** Records shown follows **

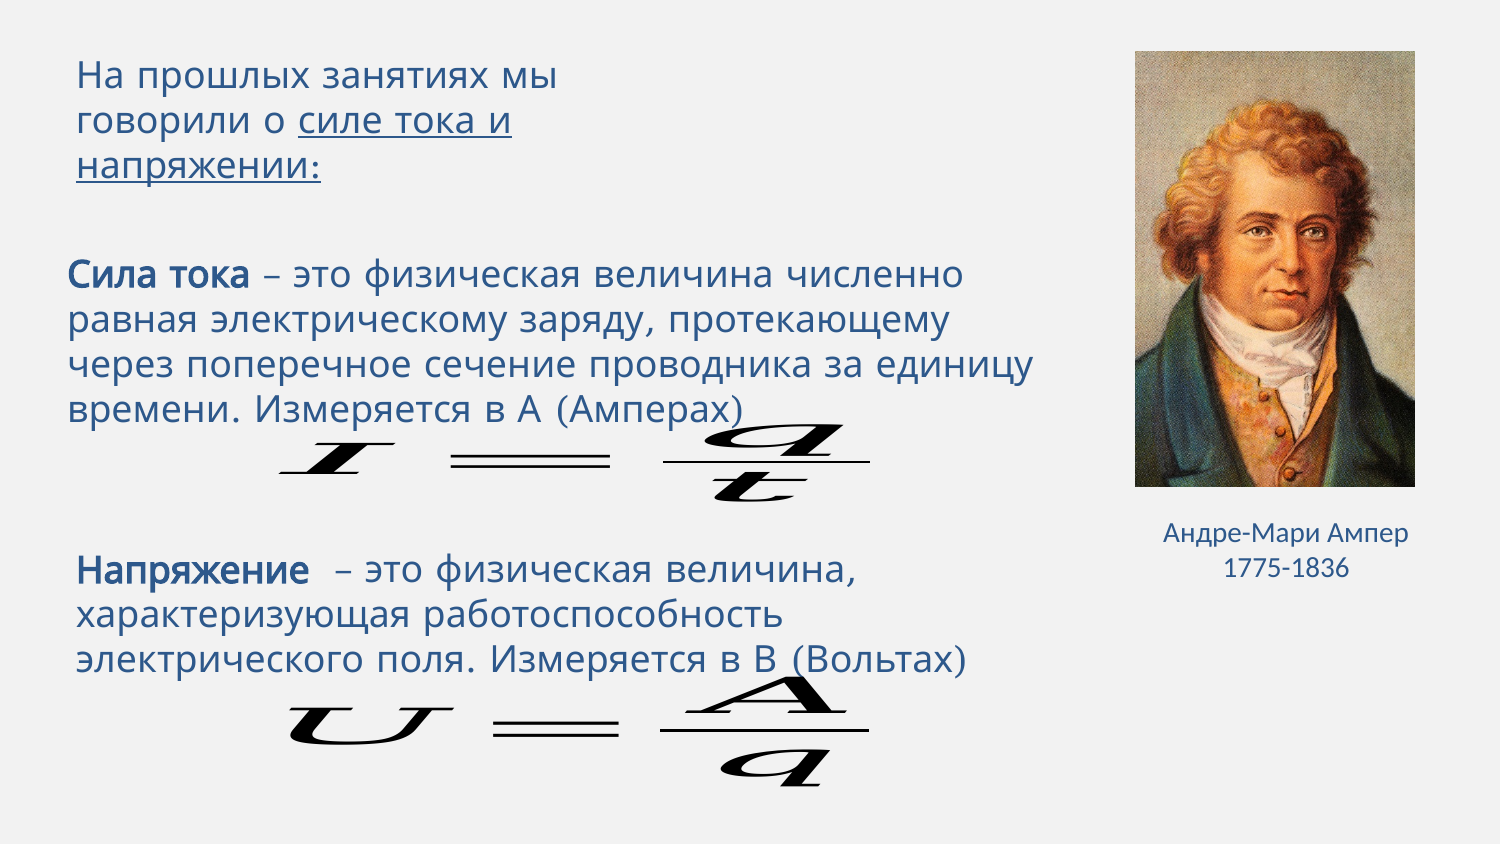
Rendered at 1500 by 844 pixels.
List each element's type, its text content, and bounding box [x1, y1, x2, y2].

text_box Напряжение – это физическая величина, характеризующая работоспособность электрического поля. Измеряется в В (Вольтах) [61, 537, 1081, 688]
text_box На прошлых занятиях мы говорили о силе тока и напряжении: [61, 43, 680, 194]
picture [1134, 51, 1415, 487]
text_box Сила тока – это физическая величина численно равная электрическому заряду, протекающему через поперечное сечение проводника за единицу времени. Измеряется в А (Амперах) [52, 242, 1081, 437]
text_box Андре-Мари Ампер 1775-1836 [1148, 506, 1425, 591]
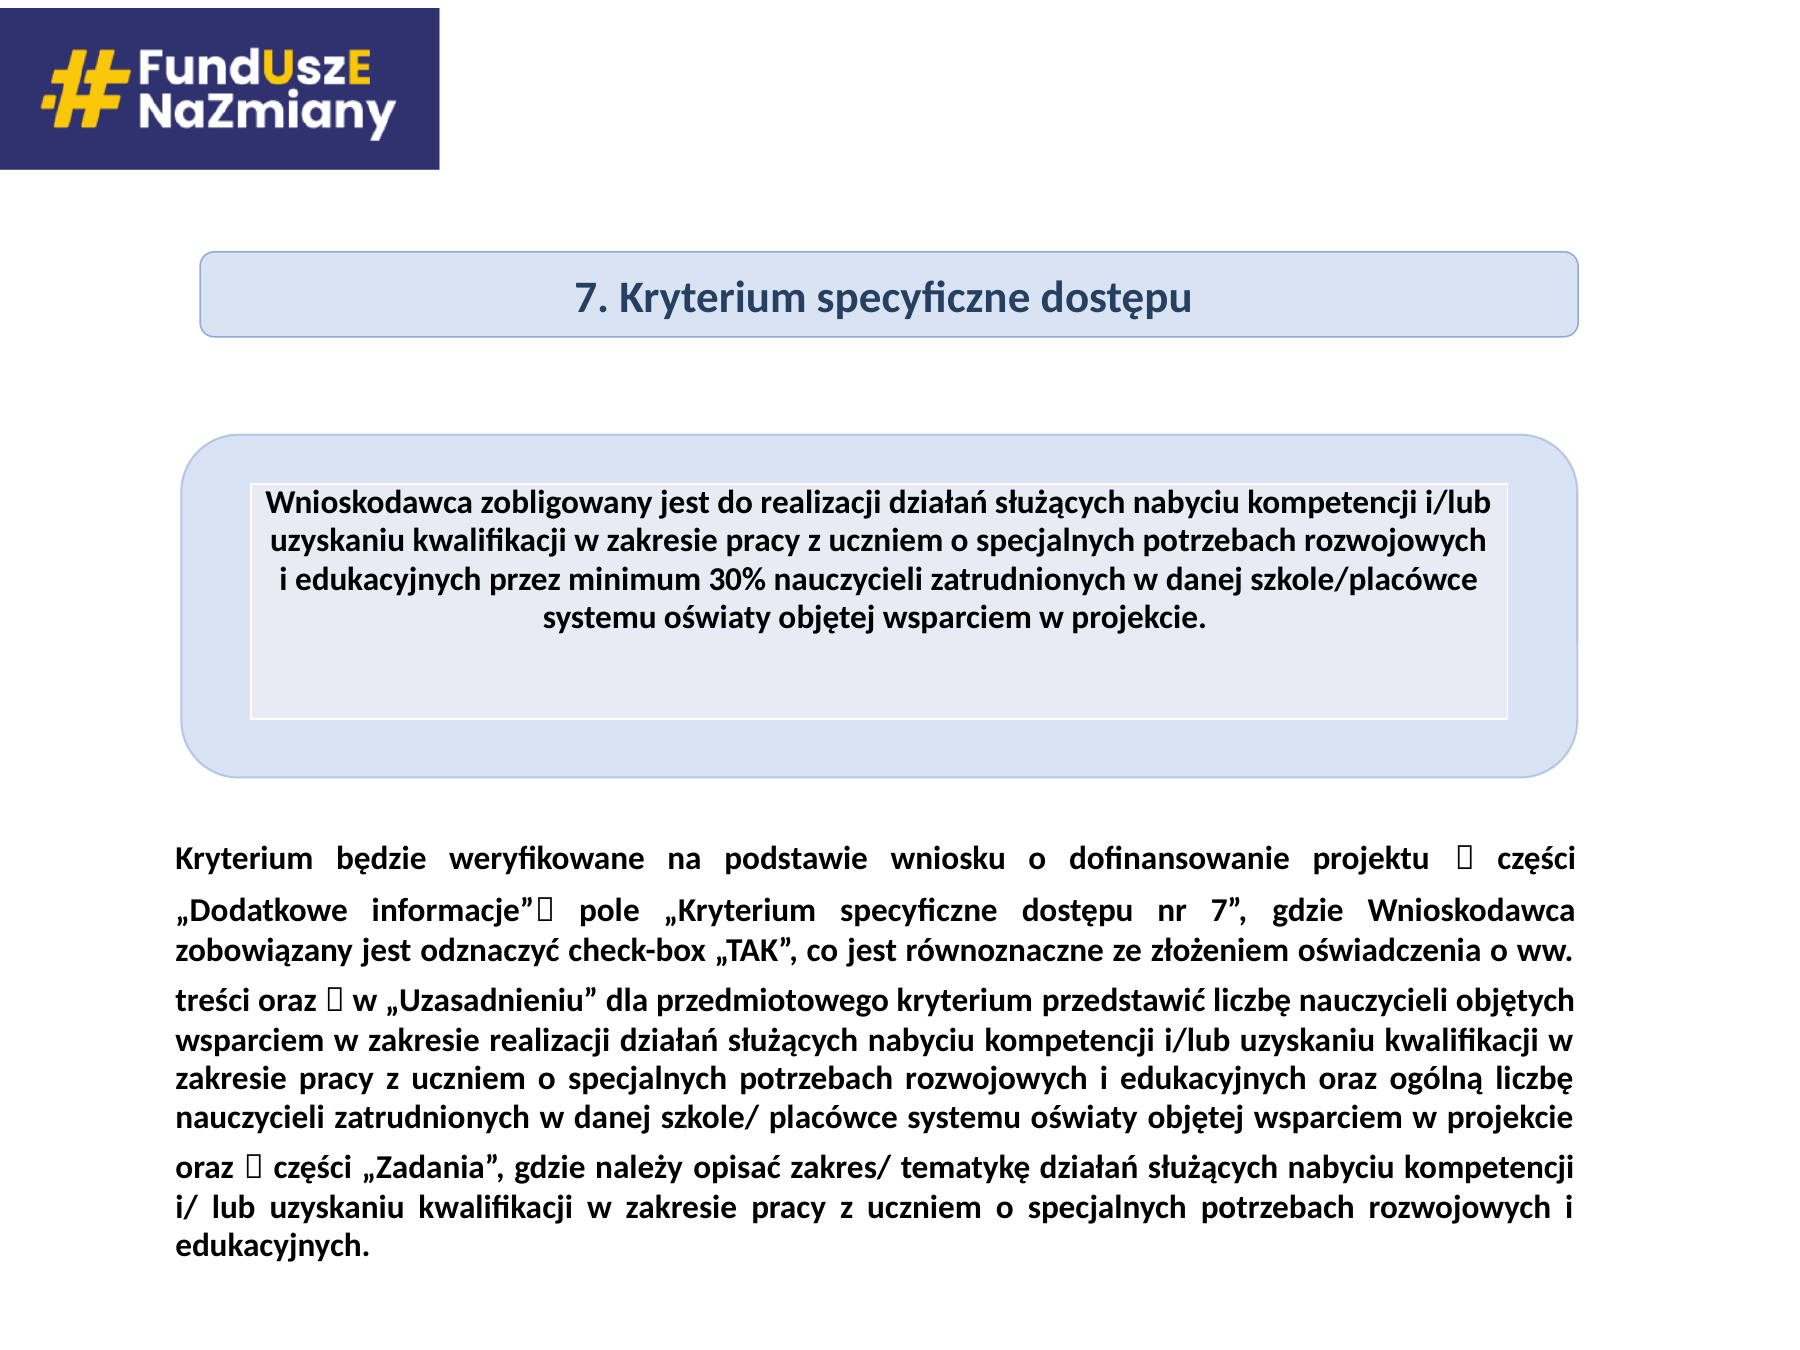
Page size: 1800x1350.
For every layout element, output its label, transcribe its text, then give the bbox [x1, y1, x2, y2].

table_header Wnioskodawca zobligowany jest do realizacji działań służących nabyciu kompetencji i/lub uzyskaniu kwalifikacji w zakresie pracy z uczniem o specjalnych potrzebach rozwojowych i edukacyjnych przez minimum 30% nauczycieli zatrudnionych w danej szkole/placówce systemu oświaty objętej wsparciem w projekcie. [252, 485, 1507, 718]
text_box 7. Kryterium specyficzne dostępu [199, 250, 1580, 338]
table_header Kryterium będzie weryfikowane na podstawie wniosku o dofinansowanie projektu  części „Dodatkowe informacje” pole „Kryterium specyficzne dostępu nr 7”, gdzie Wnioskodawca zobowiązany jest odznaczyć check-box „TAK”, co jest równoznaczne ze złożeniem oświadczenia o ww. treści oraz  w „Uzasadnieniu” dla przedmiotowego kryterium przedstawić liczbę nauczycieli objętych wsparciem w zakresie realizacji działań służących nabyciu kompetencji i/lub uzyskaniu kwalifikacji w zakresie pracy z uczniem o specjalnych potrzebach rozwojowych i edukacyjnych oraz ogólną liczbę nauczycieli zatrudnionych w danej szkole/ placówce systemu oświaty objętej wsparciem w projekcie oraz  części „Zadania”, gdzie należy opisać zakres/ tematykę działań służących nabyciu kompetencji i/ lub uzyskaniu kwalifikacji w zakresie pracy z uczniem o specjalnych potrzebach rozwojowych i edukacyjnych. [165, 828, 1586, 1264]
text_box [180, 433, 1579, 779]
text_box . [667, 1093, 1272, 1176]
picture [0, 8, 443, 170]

** End of Records shown **

The material must be restated verbatim. Its pictures must be omitted.

:: Output for this exercise ::
Rendered at 1500 by 844 pixels.
List each element's type, its text content, and bounding box [x1, y1, x2, y2].

text_box Напряжение – это физическая величина, характеризующая работоспособность электрического поля. Измеряется в В (Вольтах) [61, 537, 1081, 688]
text_box На прошлых занятиях мы говорили о силе тока и напряжении: [61, 43, 680, 194]
picture [1134, 51, 1415, 487]
text_box Сила тока – это физическая величина численно равная электрическому заряду, протекающему через поперечное сечение проводника за единицу времени. Измеряется в А (Амперах) [52, 242, 1081, 437]
text_box Андре-Мари Ампер 1775-1836 [1148, 506, 1425, 591]
Page size: 1800x1350.
For every layout element, output its label, transcribe its text, then give the bbox [x1, y1, x2, y2].

table_header Wnioskodawca zobligowany jest do realizacji działań służących nabyciu kompetencji i/lub uzyskaniu kwalifikacji w zakresie pracy z uczniem o specjalnych potrzebach rozwojowych i edukacyjnych przez minimum 30% nauczycieli zatrudnionych w danej szkole/placówce systemu oświaty objętej wsparciem w projekcie. [252, 485, 1507, 718]
text_box 7. Kryterium specyficzne dostępu [199, 250, 1580, 338]
table_header Kryterium będzie weryfikowane na podstawie wniosku o dofinansowanie projektu  części „Dodatkowe informacje” pole „Kryterium specyficzne dostępu nr 7”, gdzie Wnioskodawca zobowiązany jest odznaczyć check-box „TAK”, co jest równoznaczne ze złożeniem oświadczenia o ww. treści oraz  w „Uzasadnieniu” dla przedmiotowego kryterium przedstawić liczbę nauczycieli objętych wsparciem w zakresie realizacji działań służących nabyciu kompetencji i/lub uzyskaniu kwalifikacji w zakresie pracy z uczniem o specjalnych potrzebach rozwojowych i edukacyjnych oraz ogólną liczbę nauczycieli zatrudnionych w danej szkole/ placówce systemu oświaty objętej wsparciem w projekcie oraz  części „Zadania”, gdzie należy opisać zakres/ tematykę działań służących nabyciu kompetencji i/ lub uzyskaniu kwalifikacji w zakresie pracy z uczniem o specjalnych potrzebach rozwojowych i edukacyjnych. [165, 828, 1586, 1264]
text_box [180, 433, 1579, 779]
text_box . [667, 1093, 1272, 1176]
picture [0, 8, 443, 170]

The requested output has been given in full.